WORK TO BE COMPLETED - Pick out the lines below that contain the string "elbow" and copy them all.

○ ○ ○ ○ ○

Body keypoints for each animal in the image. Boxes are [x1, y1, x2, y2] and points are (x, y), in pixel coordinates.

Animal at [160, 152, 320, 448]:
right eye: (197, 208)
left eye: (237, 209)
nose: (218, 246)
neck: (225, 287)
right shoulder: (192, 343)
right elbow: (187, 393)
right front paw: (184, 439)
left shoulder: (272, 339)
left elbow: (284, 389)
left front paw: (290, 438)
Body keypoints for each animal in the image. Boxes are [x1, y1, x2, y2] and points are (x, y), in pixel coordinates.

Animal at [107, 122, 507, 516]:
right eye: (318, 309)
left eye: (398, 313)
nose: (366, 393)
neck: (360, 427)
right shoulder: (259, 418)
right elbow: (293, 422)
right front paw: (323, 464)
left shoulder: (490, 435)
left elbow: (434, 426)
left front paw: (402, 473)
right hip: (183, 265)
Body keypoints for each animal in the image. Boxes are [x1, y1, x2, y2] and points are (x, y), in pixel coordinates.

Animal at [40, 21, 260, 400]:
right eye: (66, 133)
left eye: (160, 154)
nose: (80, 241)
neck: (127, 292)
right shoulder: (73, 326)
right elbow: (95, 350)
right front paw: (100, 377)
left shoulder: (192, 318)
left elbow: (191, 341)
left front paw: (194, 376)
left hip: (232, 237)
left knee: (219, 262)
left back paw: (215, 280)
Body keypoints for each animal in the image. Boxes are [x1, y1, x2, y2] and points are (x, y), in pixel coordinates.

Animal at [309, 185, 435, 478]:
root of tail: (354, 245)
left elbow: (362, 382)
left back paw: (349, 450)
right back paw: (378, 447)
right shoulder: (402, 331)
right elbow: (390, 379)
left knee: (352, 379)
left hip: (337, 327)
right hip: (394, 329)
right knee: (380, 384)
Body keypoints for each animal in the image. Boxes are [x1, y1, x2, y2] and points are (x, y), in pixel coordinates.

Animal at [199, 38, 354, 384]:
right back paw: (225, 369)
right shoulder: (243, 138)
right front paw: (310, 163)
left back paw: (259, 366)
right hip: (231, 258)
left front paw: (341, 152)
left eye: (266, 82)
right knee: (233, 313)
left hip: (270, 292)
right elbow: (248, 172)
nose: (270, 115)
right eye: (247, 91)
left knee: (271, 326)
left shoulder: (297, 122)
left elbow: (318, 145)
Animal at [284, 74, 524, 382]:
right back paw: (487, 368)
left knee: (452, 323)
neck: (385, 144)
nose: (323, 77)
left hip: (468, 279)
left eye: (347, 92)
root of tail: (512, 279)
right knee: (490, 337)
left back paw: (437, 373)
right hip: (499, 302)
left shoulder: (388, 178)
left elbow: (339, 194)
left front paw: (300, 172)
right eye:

○ ○ ○ ○ ○

ANSWER FOR THE TASK -
right elbow: (187, 393)
left elbow: (284, 389)
right elbow: (293, 422)
left elbow: (434, 426)
right elbow: (95, 350)
left elbow: (191, 341)
left elbow: (362, 382)
right elbow: (390, 379)
right elbow: (248, 172)
left elbow: (318, 145)
left elbow: (339, 194)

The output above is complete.